Copy the records again, replacing every "point_idx" with "point_index" and leaving everything else unchanged.

**** Rows ****

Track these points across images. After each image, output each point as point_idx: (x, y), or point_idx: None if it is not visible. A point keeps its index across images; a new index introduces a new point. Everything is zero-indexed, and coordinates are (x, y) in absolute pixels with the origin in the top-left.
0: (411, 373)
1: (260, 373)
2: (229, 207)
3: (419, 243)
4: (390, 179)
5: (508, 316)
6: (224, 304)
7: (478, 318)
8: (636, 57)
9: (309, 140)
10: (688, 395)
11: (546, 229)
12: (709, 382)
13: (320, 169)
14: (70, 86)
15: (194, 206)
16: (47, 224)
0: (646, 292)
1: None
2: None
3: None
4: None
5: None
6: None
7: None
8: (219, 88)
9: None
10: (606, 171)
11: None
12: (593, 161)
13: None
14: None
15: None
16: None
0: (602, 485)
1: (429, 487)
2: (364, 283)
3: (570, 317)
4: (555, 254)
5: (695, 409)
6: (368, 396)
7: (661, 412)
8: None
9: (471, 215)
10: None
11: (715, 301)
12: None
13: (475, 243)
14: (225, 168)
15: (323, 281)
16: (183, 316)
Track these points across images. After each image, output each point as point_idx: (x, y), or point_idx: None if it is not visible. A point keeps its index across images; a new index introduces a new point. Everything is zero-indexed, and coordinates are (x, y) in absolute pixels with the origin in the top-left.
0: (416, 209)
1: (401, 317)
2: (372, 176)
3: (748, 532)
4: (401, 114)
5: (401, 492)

****

◆ **Task response**
Track these points across images. After each image, output each point as point_index: (x, y), or point_index: None if it is not visible. A point keeps its index across images; a new index introduces a new point. Everything is zero-indexed, and coordinates are (x, y) in absolute pixels with the origin in the top-left.
0: (411, 373)
1: (260, 373)
2: (229, 207)
3: (419, 243)
4: (390, 179)
5: (508, 316)
6: (224, 304)
7: (478, 318)
8: (636, 57)
9: (309, 140)
10: (688, 395)
11: (546, 229)
12: (709, 382)
13: (320, 169)
14: (70, 86)
15: (194, 206)
16: (47, 224)
0: (646, 292)
1: None
2: None
3: None
4: None
5: None
6: None
7: None
8: (219, 88)
9: None
10: (606, 171)
11: None
12: (593, 161)
13: None
14: None
15: None
16: None
0: (602, 485)
1: (429, 487)
2: (364, 283)
3: (570, 317)
4: (555, 254)
5: (695, 409)
6: (368, 396)
7: (661, 412)
8: None
9: (471, 215)
10: None
11: (715, 301)
12: None
13: (475, 243)
14: (225, 168)
15: (323, 281)
16: (183, 316)
Track these points across images. After each image, output each point as point_index: (x, y), or point_index: None if it is not visible. A point keeps its index across images; a new index introduces a new point. Everything is zero-indexed, and coordinates are (x, y) in absolute pixels with the origin in the top-left.
0: (416, 209)
1: (401, 317)
2: (372, 176)
3: (748, 532)
4: (401, 114)
5: (401, 492)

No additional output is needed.